- Directed by: Mario Soldati
- Written by: Enrico Blasi Mario Monicelli Steno Bernardino Zapponi
- Produced by: Niccolò Theodoli
- Starring: Walter Chiari Lucia Bosè Aroldo Tieri
- Cinematography: Mario Montuori
- Edited by: Roberto Cinquini
- Music by: Mario Nascimbene
- Production company: Industrie Cinematografiche Sociali
- Distributed by: Industrie Cinematografiche Sociali
- Release date: 8 September 1951;
- Running time: 101 minutes
- Country: Italy
- Language: Italian

= It's Love That's Ruining Me =

1951 film

It's Love That's Ruining Me (Italian: È l'amor che mi rovina) is a 1951 Italian comedy film directed by Mario Soldati and starring Walter Chiari, Lucia Bosè and Aroldo Tieri.

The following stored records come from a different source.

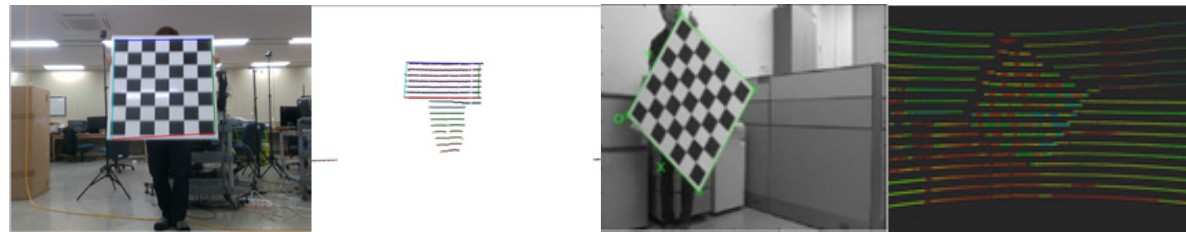
Figure 9. Examples of images and 3D LiDAR data.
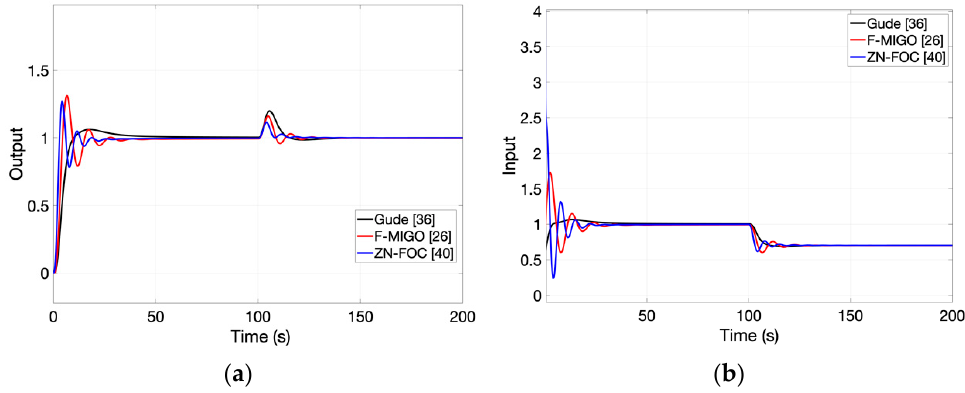
Figure 12. ( a ) Output signals for FO-PID control of higher order process ( b ) Input signals for FO-PID control of higher order process (controllers tuned according to [26,36,40]).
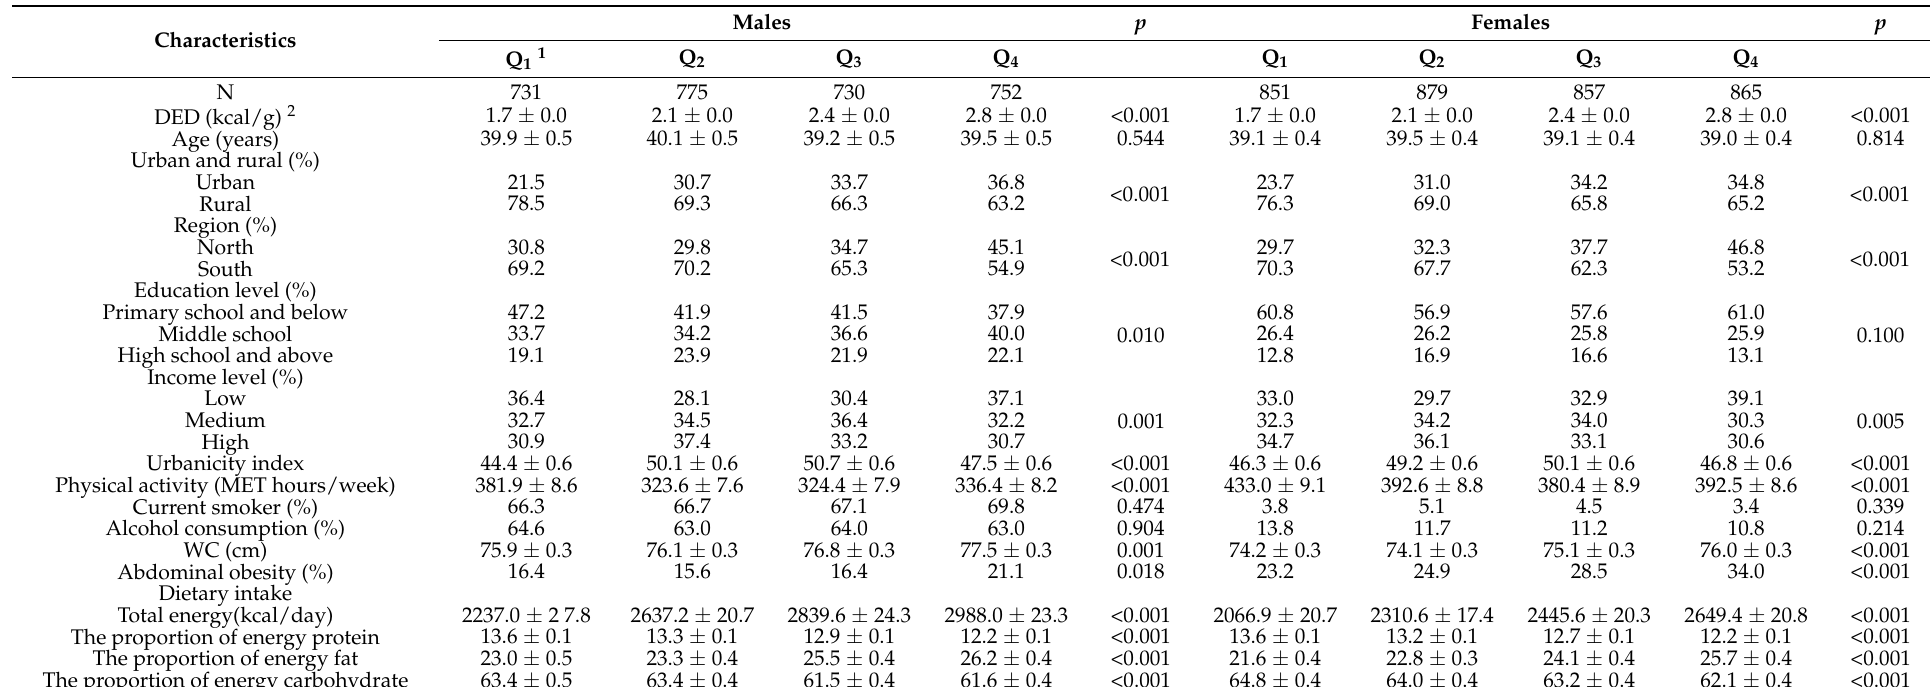
Table 1. Baseline characteristics of participants by quartiles of DED in males and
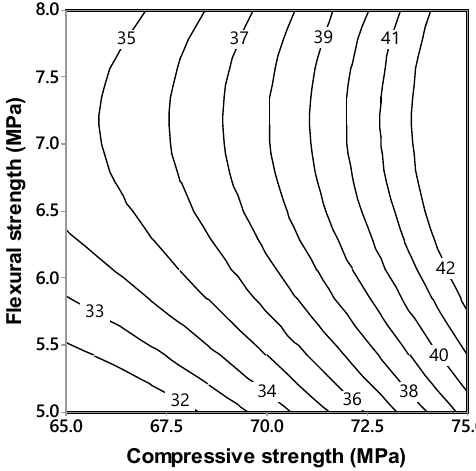
Figure 16. Isoresponse contours for modulus of elasticity vs. compressive strength and flexural strength at 28 days.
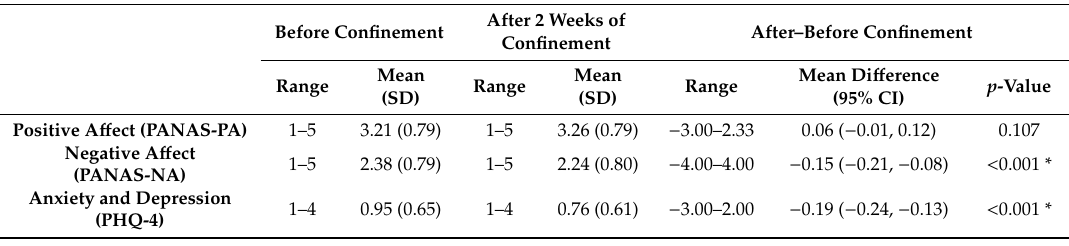
Table 1. Changes in positive a ff ect (PA) and negative a ff ect (NA) in the Positive and Negative A ff ect Schedule (PANAS), and anxiety and depression in the 4-item Patient Health Questionnaire (PHQ-4) before and after confinement ( n =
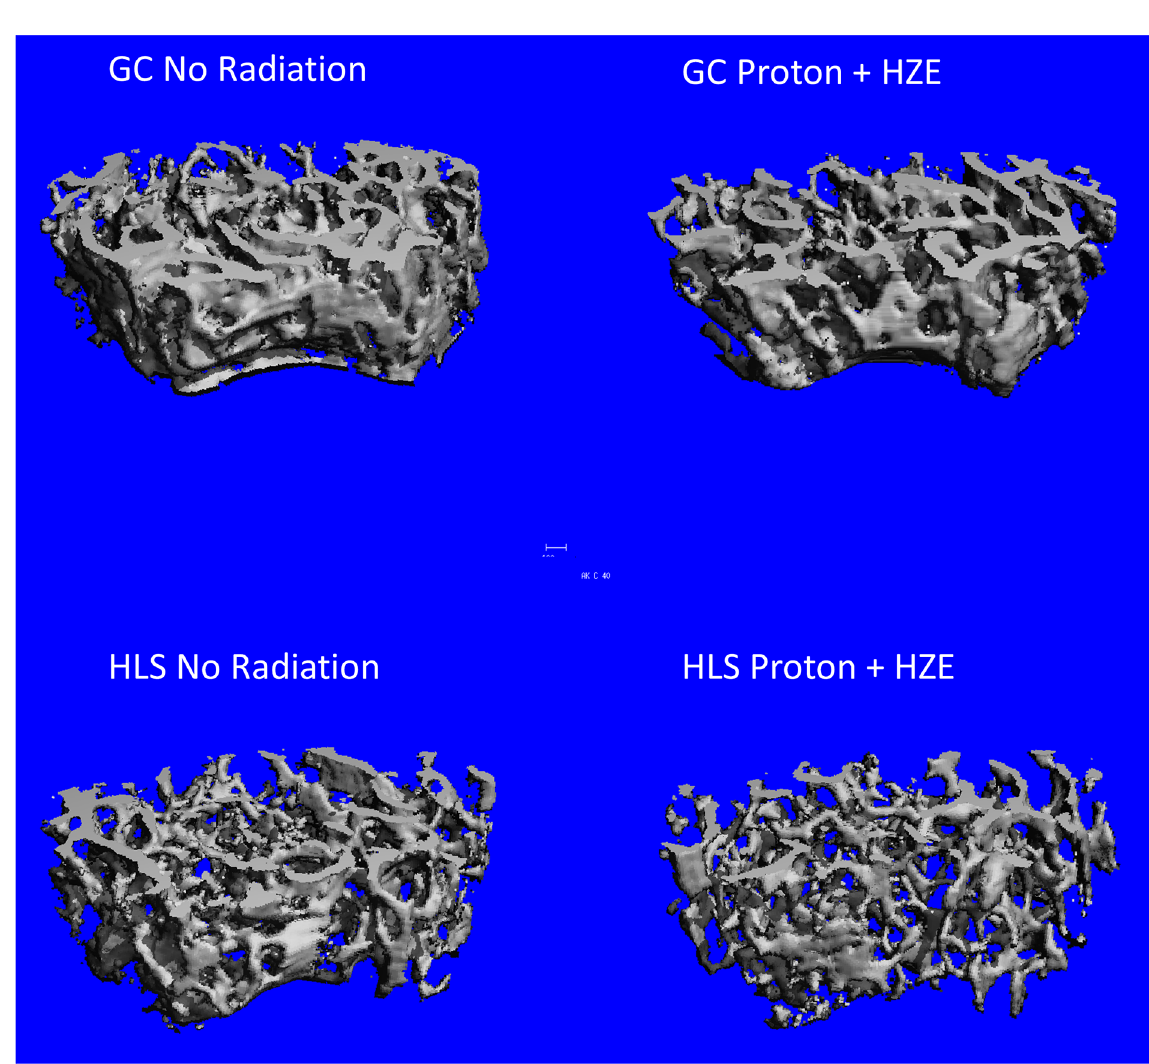
Fig 2. Representative images of trabecular samples from GC mice (top) and HLS mice (bottom) on day 14. Images represent a 72 slice region(756 μ m) of distal femur.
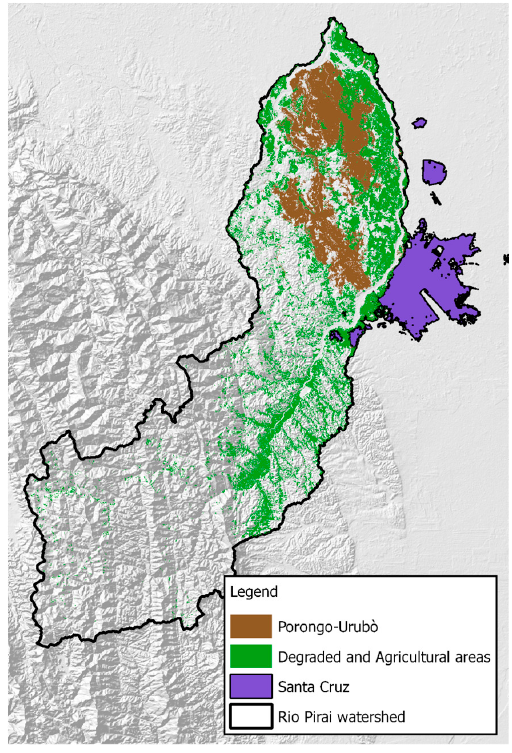
Figure 4. Land use units modeled in Scenarios 2–5.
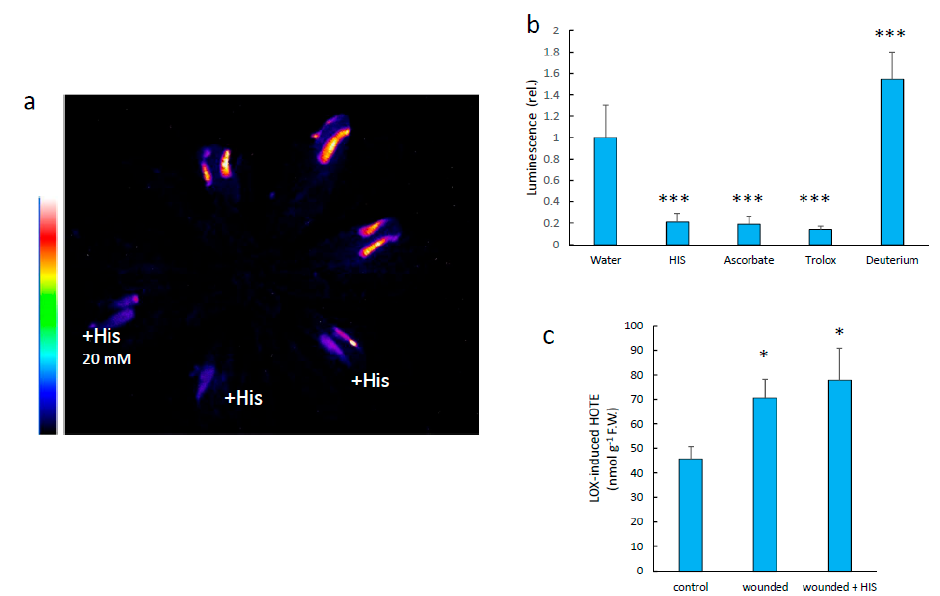
Figure 8. Effect of singlet oxygen quenchers on the intensity of Arabidopsis leaf SCL. ( a ) SCL image of an Arabidopsis plant with wounded leaves and the effect of several singlet oxygen quenchers (His, Trolox, ascorbate). ( b ) quantification of leaf SCL under the conditions shown in panel ( a ). ( c ) HOTE levels in control and wounded leaves treated or not with His. ***, significantly different from water at p < 0.001; *, significantly different from control at p < 0.01 (Student’s t -test).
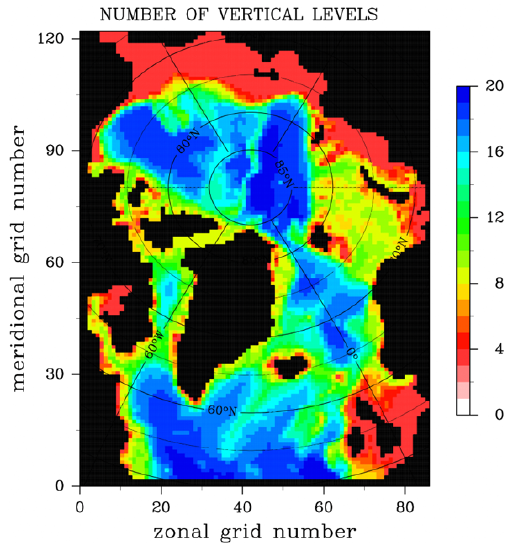
Fig. 1. Bottom topography of the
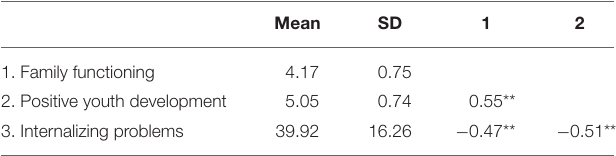
TABLE 1 | Descriptive statistics and correlation analysis results of each variable ( n = 11,865).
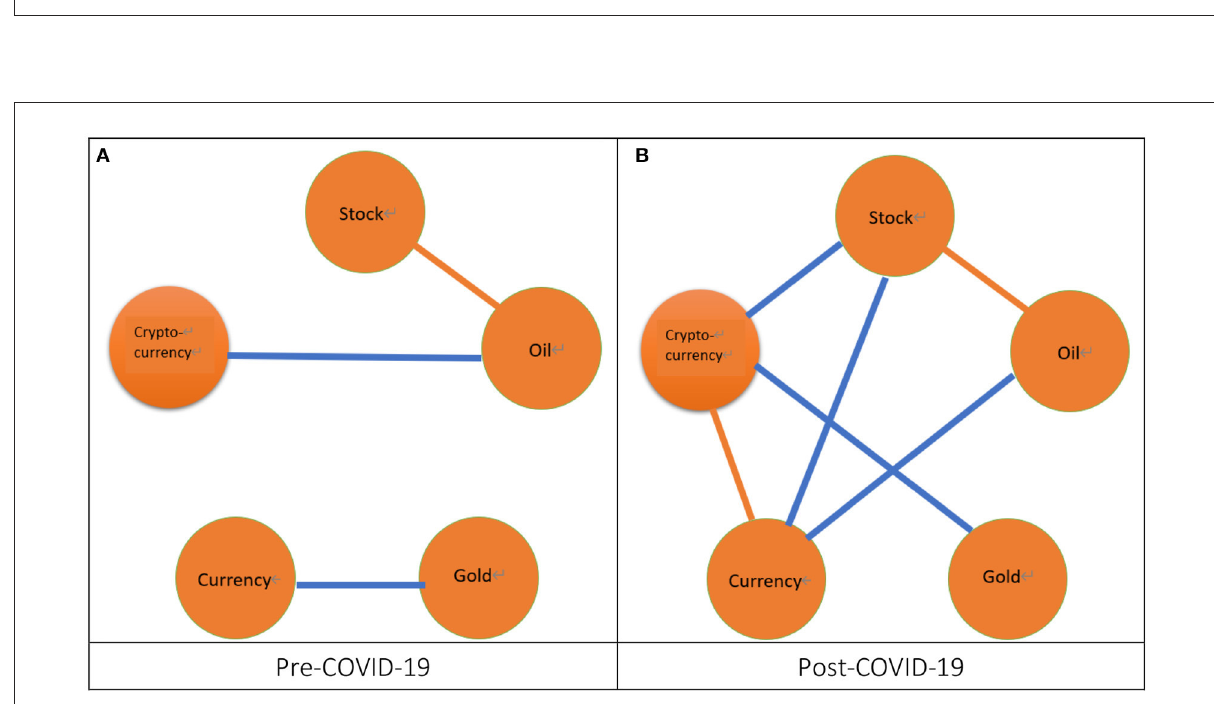
FIGURE4 The network of correlation. 1. The orange line connected by two nodes denotes a significant correlation between two markets represented by these two nodes. 2. The blue line connected by two nodes denotes a slightly significant correlation between two markets represented by these two nodes. (A) Pre-COVID-19 and (B)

The film's sets were designed by the art director Guido Fiorini. Shooting took place in Turin and at the ski resort of Sestriere in the Alps. It earned around 137 million lira at the Italian box office.

==Synopsis==
Walter, a salesman in a sports shop who is far from sporty, falls in love with the ski instructor Clara. In order to try and woo her he follows Clara to a ski resort where he gets mixed up with network of foreign spies trying to smuggle a stolen explosive out of the country.

==Cast==
- Walter Chiari as Walter Palaccioni
- Lucia Bosé as Clara Montesi
- Aroldo Tieri as Carlo
- Eduardo Ciannelli as Capo delle spie
- Jackie Frost as Olga Voronowska
- Virgilio Riento as Proprietario Negozio

==Bibliography==
- Aprà, Adriano. The Fabulous Thirties: Italian cinema 1929-1944. Electa International, 1979.
- Chiti, Roberto & Poppi, Roberto. Dizionario del cinema italiano: Dal 1945 al 1959. Gremese Editore, 1991.